An indirect immunofluorescence method has also been described in the Castella et al article cited above. Although this method does provide some differential information with regard to the presence of TdT within cells, it disadvantageously is limited to microscopic preparations involving glass slides. Further, the procedure described requires an incubation of the cells with highly concentrated TdT specific antibody thereby greatly increasing expense without a concomitant increase in sensitivity, which parameters are important criteria within the typically over-burdened clinical environment.
It is an object of the present invention to substantially reduce the heretofore previously required high antibody concentrations thereby greatly reducing cost and to obtain substantially the same or greater sensitivity.

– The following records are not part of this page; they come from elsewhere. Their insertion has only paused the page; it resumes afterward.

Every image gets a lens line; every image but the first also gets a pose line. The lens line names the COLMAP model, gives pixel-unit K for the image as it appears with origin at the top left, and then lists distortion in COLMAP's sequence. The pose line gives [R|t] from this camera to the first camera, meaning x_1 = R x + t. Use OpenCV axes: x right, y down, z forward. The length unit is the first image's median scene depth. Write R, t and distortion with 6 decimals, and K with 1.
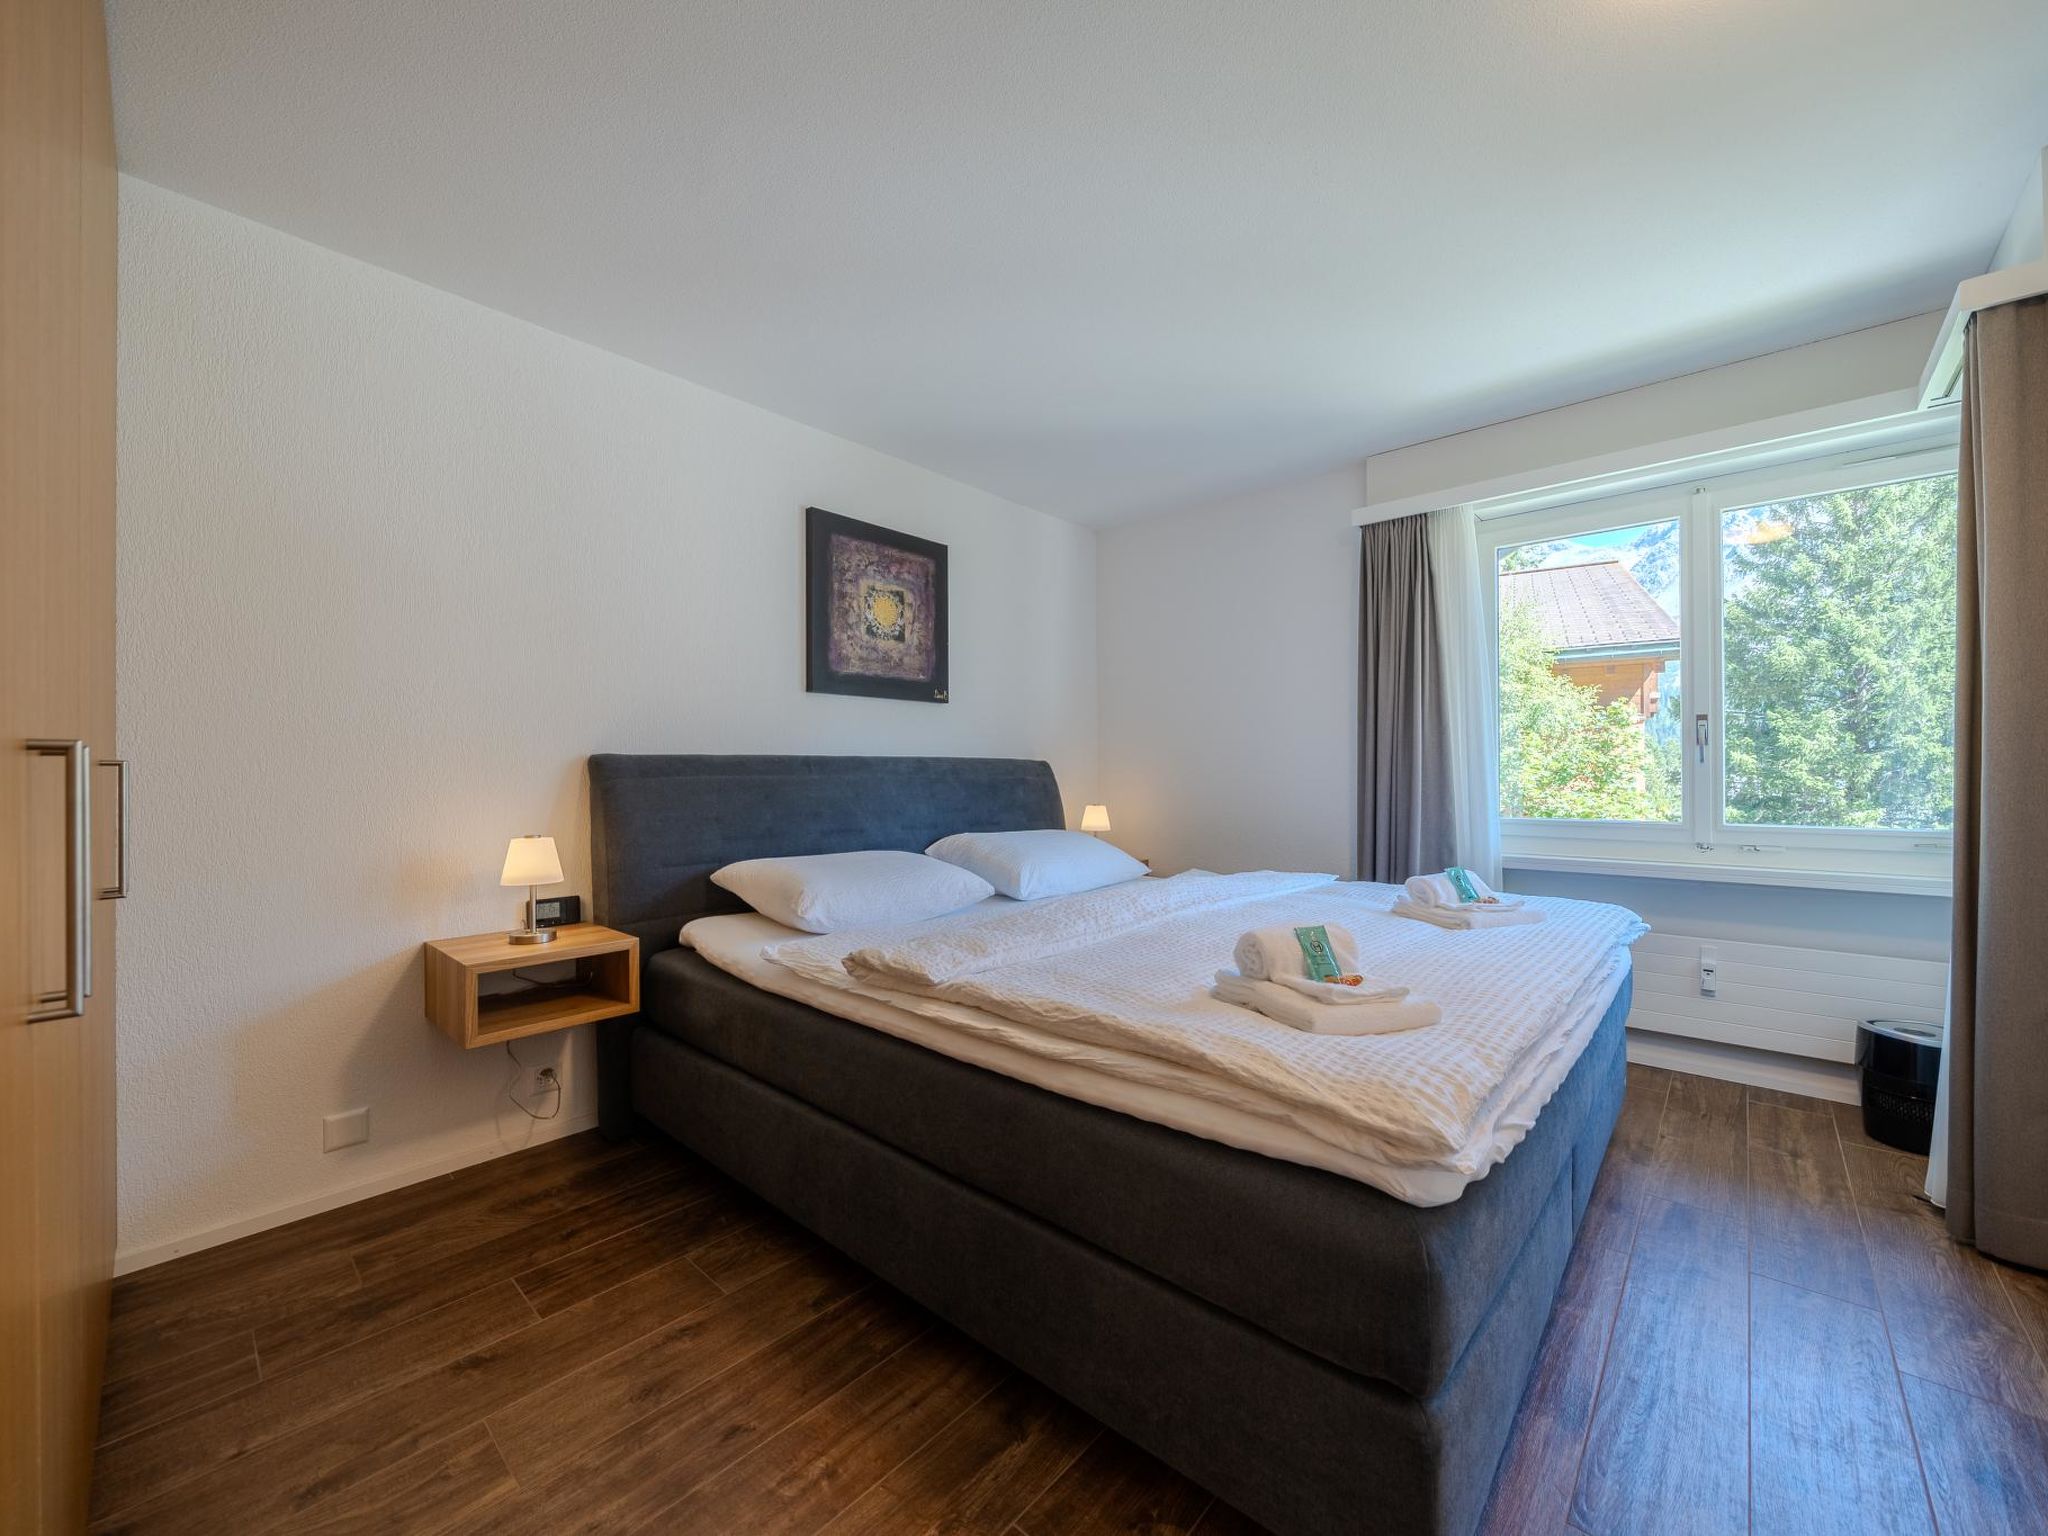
lens RADIAL K [[806.2, 0, 1021.2], [0, 806.2, 762.6], [0, 0, 1]] dist [-0.002305, -0.000531]
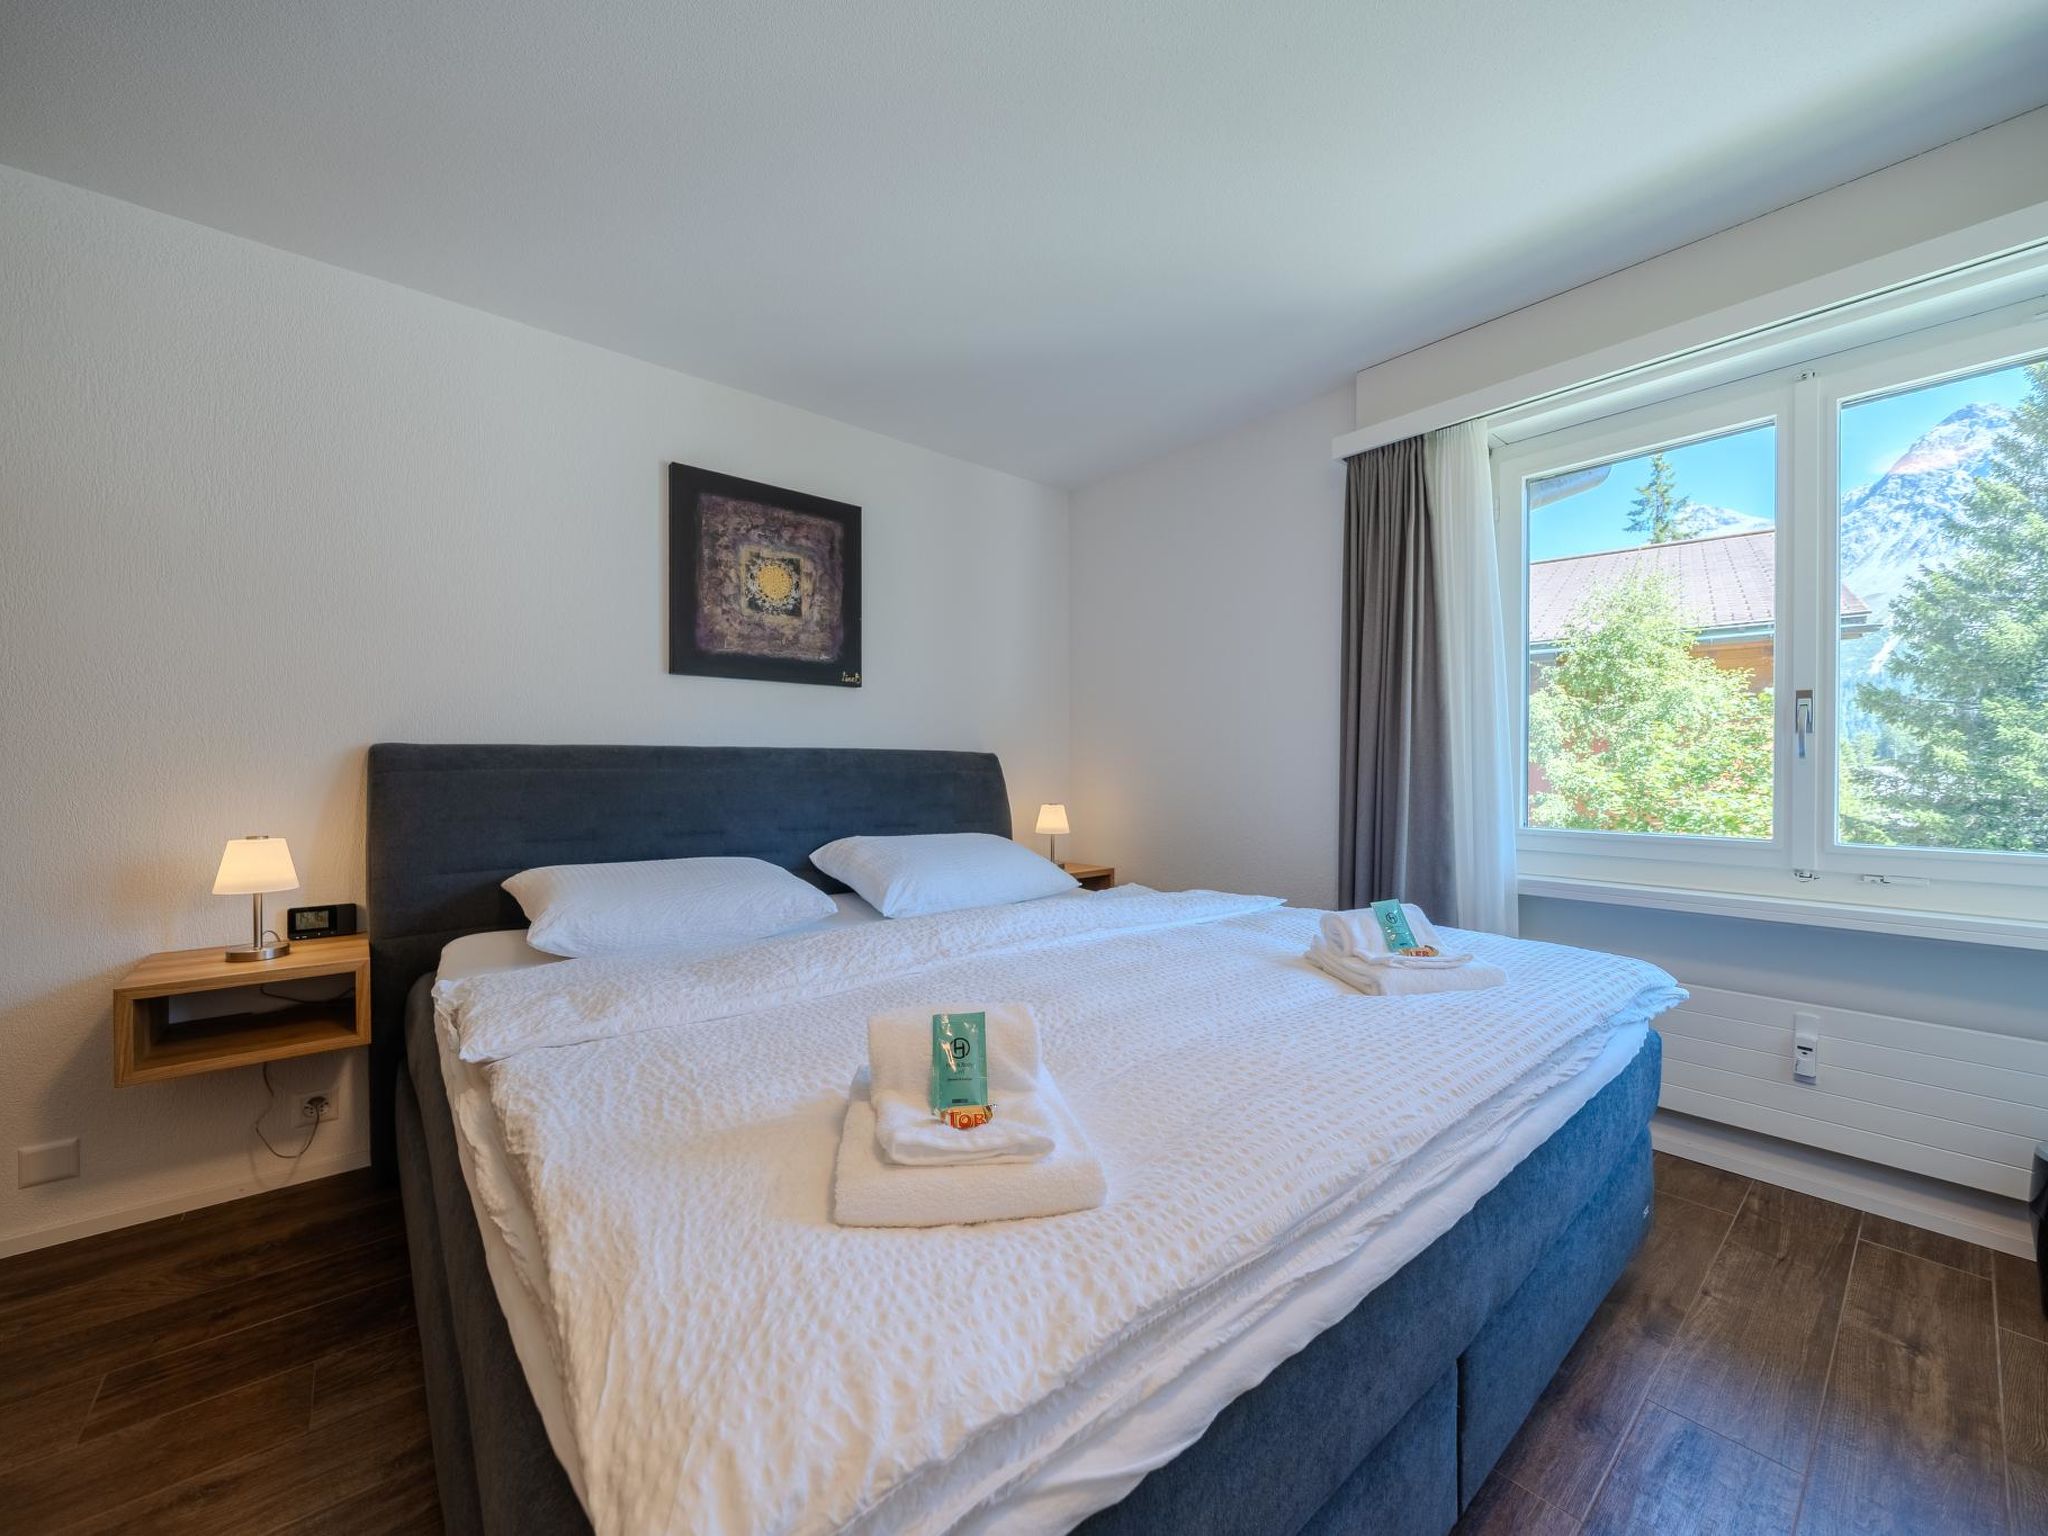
lens RADIAL K [[796.4, 0, 1024.0], [0, 796.4, 768.0], [0, 0, 1]] dist [-0.004961, 0.000453]
pose [[0.990658, 0.005050, -0.136276, 0.228312], [-0.003152, 0.999895, 0.014146, 0.001564], [0.136333, -0.013585, 0.990570, 0.184423]]
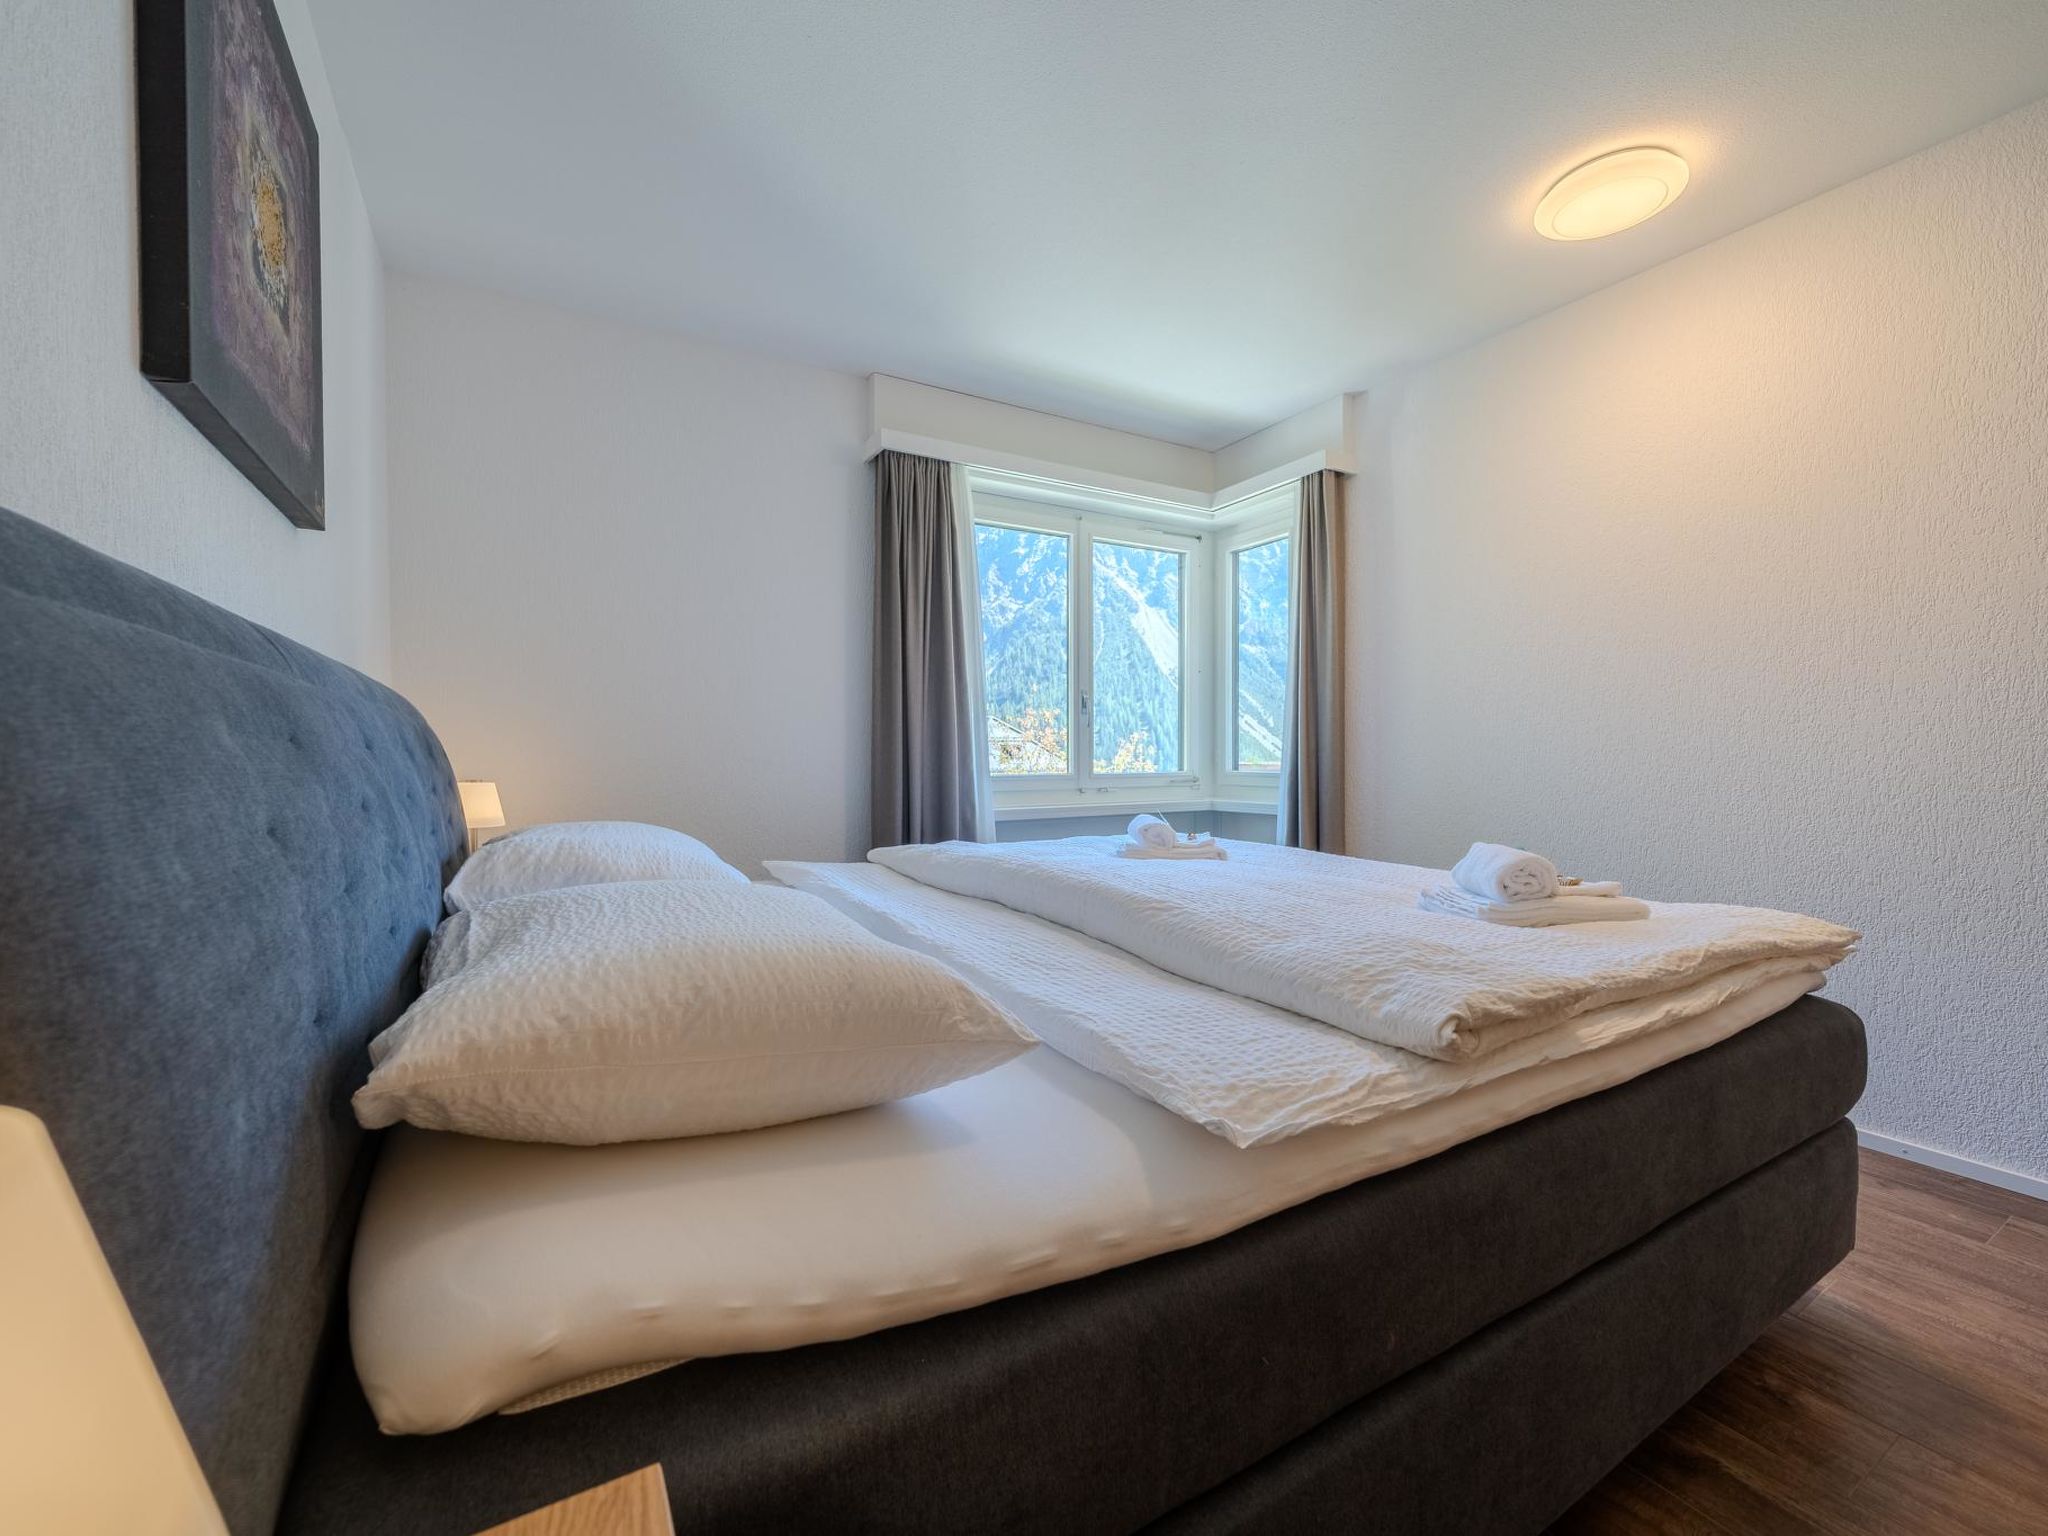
lens RADIAL K [[839.5, 0, 1028.9], [0, 839.5, 775.1], [0, 0, 1]] dist [-0.002873, -0.000147]
pose [[0.295777, -0.022844, 0.954984, -0.437842], [-0.008427, 0.999613, 0.026521, 0.038543], [-0.955220, -0.015892, 0.295470, 0.604354]]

It is yet another object of the present invention to provide methods and reagents which may be used in flow cytometry apparatus such as the type described in U.S. Pat. Nos. 4,284,412 to Hansen et al, 3,705,771 to Friedman et al, 4,202,625 to Weiner et al, 4,284,355 to Hansen et al and 4,325,706 to Gershman et al, all of which are incorporated herein by reference, whereby large numbers of cells in a sample containing a mixed population of cells may be analyzed very rapidly and with high accuracy by utilizing hydrodynamic focusing, focused light sources and light scatter and/or fluorescence detectors with appropriate electronic analysis.
Another article by Cibull et al, "Evaluation of Methods of Detecting Terminal Deoxynucleotidyl Transferase in Human Hematologic Malignancies", A. J. C. P. Vol. 77, No. 4:420-423 (April 1982) provides the results of a correlation study comparing the specificity and sensitivity of an immunofluorescence technique, such as that of Kung et al described above, with a biochemical assay technique for determining enzymatic activity. The reference does indicate that although the radiometric assay and the immunofluorescence method do not reflect equivalent data, each method provides useful diagnostic criteria despite the fact that the significance of the difference in data is still not completely understood.
Typically, the conventional fluorescent methods for detecting either TdT such as those supplied by BRL (Bethesda Research Laboratories) or for detecting ANA such as the Nidas Test Kit available from Fisher Diagnostics, have uniformly relied on significant volumes and high concentrations of antibody reagents in order to overcome sensitivity limitations. These limitations have heretofore been the result of relatively slow and diminished cellular uptake.
It is yet another object of the present invention to provide methods for detecting intranuclear antigens, intracellular antigens, and ANAs which overcome limitations heretofor characteristic of conventional methods. Such a goal is particularly laudatory in view of the, as yet, relatively expensive and limited supply of antibodies having the required degree of specificity and affinity or binding capacity. The reduction in cost of such test kits is therefore a related object of the present invention.